:: WRITTEN PROBLEM ::
Continue the passage about Toledo football players reaching the NFL, starting right after its last sentence.

:: SUPPLIED TEXT ::
☆ ☆ ☆ ☆
After the Rockets went nine years without a draft selection, they produced four of them the past two years and could have another three — the complete pass-catching law firm of (Jon’Vea) Johnson, Johnson, and Thompson — in April.

As it is, Toledo counts a Mid-American Conference-leading 14 former players currently in the NFL, from old hands John Greco and veteran Pro Bowl punter Brett Kern to lightning-rod Browns running back Kareem Hunt and Eagles kick-blocking playoff hero Treyvon Hester.

That’s more than Miami (2), Akron (3), Ball State (3), and Bowling Green (4) have combined, and as many as or more than a dozen power-conference schools, including four in the Big Ten (Indiana, Minnesota, Northwestern, and Purdue).

Rockets coach Jason Candle compares the recent wave to the phenomenon he experienced at Mount Union, where he spent six years as a receivers coach and offensive coordinator before coming to Toledo as an assistant in 2009.
☆ ☆ ☆ ☆
:: EXTRACTED DATA ::
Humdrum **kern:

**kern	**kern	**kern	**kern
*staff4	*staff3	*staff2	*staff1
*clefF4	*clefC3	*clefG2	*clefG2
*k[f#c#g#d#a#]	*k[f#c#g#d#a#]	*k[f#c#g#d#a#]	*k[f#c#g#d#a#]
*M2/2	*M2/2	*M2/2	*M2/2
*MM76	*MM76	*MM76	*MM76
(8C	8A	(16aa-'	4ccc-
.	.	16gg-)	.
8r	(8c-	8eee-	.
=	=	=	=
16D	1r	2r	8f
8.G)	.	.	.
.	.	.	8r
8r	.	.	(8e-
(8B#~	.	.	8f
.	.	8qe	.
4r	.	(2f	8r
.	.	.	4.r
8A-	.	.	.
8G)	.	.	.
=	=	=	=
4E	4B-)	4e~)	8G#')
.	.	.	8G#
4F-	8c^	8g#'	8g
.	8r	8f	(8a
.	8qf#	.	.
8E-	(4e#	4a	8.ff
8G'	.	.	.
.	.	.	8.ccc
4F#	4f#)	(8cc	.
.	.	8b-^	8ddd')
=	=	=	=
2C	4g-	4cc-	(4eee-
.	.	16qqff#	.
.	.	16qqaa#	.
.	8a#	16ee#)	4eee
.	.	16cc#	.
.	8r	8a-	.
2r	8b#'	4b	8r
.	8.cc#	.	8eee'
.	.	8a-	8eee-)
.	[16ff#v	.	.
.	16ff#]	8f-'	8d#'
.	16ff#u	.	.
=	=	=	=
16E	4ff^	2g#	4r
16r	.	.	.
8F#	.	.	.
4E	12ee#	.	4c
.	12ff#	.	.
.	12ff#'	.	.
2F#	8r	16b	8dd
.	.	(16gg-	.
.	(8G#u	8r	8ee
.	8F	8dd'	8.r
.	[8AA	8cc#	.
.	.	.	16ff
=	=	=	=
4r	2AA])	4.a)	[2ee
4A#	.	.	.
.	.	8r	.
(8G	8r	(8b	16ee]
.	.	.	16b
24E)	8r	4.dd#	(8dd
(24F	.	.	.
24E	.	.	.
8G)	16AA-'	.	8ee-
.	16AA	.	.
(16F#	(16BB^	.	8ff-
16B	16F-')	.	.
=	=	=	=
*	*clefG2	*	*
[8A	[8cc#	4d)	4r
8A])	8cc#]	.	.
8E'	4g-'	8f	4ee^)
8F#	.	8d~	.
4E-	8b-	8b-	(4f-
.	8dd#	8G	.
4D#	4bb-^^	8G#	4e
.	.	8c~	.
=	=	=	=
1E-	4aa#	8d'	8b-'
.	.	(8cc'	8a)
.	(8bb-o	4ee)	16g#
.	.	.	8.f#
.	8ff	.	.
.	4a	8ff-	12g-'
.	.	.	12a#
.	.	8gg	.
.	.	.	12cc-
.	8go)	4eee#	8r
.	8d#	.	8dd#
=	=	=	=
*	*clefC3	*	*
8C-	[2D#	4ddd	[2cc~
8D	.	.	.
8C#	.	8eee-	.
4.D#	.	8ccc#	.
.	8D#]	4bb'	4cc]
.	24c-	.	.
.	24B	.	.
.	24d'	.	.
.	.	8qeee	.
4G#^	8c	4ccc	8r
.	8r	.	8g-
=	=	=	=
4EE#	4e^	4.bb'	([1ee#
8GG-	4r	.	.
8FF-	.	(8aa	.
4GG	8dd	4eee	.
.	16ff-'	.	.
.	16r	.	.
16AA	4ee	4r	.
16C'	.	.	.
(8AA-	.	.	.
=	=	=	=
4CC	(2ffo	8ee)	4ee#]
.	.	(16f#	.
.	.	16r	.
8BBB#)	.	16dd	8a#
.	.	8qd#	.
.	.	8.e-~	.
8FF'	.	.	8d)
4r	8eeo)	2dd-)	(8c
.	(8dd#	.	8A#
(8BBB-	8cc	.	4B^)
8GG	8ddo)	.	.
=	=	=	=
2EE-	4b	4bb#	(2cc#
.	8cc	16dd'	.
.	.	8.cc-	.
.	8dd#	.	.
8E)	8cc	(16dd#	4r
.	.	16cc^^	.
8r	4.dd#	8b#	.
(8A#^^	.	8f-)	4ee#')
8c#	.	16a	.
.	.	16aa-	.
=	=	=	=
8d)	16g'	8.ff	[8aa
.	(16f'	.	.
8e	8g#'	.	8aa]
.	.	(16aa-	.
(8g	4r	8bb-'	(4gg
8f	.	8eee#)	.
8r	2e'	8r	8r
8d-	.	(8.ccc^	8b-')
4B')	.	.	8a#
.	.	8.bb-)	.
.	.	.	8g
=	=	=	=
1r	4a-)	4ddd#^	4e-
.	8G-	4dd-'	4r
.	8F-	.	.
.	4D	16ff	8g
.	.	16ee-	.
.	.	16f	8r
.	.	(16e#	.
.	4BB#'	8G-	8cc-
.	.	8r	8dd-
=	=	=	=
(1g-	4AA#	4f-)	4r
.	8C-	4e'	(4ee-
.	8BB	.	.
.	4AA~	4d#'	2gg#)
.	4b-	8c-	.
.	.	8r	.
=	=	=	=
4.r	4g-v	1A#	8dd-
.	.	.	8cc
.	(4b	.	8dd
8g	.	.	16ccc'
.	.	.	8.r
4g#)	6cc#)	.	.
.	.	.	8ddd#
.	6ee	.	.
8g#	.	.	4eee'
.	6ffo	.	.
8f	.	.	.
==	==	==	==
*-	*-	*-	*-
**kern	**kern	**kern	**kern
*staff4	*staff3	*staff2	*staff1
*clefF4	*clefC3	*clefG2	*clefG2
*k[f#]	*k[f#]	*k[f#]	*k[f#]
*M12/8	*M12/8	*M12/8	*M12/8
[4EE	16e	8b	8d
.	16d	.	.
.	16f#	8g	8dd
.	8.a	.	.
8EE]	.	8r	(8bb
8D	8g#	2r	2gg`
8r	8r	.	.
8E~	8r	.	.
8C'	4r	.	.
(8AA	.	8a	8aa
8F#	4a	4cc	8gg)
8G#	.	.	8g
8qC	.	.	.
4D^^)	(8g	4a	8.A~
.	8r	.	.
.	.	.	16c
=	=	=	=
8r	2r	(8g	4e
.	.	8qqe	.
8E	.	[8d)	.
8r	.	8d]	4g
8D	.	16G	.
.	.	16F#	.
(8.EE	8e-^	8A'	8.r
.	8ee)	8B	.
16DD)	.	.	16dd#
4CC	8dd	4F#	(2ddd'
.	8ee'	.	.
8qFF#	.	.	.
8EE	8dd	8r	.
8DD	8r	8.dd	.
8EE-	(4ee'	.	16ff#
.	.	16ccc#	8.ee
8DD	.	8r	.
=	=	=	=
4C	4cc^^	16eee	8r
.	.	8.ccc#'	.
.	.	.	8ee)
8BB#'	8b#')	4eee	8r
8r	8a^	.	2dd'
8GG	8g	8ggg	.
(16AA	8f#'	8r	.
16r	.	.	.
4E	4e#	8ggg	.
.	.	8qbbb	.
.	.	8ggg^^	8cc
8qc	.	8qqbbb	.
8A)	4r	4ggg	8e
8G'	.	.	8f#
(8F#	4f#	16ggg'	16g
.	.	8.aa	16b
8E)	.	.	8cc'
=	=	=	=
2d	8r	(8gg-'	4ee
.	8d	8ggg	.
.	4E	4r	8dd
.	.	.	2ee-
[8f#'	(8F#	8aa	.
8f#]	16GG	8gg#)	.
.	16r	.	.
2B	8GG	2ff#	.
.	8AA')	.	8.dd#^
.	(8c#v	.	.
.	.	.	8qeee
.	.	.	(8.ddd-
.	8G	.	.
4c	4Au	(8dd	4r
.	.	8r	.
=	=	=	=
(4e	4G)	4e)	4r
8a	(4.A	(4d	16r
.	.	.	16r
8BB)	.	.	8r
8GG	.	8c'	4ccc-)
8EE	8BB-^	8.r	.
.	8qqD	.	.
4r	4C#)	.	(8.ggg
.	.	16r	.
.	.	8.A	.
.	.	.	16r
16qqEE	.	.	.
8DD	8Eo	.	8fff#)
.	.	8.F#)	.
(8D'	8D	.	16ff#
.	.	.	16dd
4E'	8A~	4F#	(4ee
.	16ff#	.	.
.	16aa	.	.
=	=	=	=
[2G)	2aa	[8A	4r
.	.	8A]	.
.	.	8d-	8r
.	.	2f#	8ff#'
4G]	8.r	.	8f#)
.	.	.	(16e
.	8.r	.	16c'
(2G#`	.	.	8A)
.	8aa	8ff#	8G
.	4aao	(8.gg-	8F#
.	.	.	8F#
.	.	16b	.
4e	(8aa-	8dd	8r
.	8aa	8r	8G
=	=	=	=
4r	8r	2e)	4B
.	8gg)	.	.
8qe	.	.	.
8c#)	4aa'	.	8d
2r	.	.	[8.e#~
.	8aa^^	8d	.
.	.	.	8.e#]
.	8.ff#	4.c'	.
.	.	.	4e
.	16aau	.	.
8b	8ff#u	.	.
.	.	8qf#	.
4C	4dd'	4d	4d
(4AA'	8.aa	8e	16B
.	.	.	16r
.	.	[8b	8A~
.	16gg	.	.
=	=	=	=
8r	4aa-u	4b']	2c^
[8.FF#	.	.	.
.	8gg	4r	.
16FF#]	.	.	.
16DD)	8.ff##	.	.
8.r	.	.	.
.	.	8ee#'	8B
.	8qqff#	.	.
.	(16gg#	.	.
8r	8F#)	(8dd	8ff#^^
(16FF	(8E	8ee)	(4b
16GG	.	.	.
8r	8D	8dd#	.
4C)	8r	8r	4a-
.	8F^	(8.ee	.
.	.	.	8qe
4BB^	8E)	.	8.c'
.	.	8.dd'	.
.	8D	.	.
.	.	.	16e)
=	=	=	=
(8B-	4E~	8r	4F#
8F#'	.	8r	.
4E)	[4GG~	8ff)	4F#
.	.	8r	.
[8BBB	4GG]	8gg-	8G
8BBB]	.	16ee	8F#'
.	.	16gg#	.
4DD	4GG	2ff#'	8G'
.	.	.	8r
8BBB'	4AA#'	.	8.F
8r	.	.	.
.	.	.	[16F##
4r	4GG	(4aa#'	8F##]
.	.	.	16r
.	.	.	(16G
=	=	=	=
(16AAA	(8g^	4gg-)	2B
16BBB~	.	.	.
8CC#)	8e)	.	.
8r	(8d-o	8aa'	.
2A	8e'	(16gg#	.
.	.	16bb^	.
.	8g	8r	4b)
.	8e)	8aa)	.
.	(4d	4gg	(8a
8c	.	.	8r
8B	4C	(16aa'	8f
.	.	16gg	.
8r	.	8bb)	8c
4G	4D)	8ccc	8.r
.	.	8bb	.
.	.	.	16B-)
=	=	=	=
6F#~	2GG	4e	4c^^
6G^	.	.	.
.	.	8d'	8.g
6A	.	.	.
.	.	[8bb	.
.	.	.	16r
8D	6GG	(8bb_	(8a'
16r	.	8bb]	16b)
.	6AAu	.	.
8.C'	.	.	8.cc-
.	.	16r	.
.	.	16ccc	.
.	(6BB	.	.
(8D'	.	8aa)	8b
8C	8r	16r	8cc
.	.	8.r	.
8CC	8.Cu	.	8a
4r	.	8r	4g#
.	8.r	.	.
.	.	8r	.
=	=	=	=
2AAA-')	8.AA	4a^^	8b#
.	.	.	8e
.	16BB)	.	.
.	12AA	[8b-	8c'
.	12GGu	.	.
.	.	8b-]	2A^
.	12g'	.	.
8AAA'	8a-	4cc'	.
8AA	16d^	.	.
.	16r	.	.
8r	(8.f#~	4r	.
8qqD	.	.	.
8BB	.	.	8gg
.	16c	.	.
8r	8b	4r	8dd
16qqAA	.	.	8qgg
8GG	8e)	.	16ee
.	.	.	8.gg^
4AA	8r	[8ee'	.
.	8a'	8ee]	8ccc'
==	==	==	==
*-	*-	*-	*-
☆ ☆ ☆ ☆
:: ANSWER TO THIS EXERCISE ::
When receiver Pierre Garcon was drafted by Colts in 2008 and validated the faith, next thing you knew, NFL teams viewed the Division III powerhouse in an entirely different light. Three years later, another Purple Raiders receiver, Cecil Shorts, got the benefit of the doubt. He went in the fourth round to the Jaguars.

Same deal at Toledo.

Candle called the NFL’s presence at Toledo “night and day” from a decade ago. We see it too. Every game at the Glass Bowl, pro general managers and scouts fill half the front row of the press box.

“When Cecil Shorts’ name came out, everybody took it seriously,” Candle said. “I see a little bit of that going on here. We had a drought there for a while where nobody got picked. Then you have a few guys get picked and have some success. That brings more attention to your program, and whether it’s scouts or personnel people or coaches, when they’re watching or evaluating a particular player, they may notice the other good players around him.”

This is not to suggest Toledo has the secret sauce or a mid-major monopoly.

Look around the NFL. The MAC is everywhere. Last year, it had nine former players in the Pro Bowl: Kern and Hunt (Toledo), quarterback Ben Roethlisberger and guard Brandon Brooks (Miami), receiver Antonio Brown and offensive tackle Joe Staley (Central Michigan), defensive end Khalil Mack (Buffalo), fullback Roosevelt Nix (Kent State), and guard T.J. Lang (Eastern Michigan).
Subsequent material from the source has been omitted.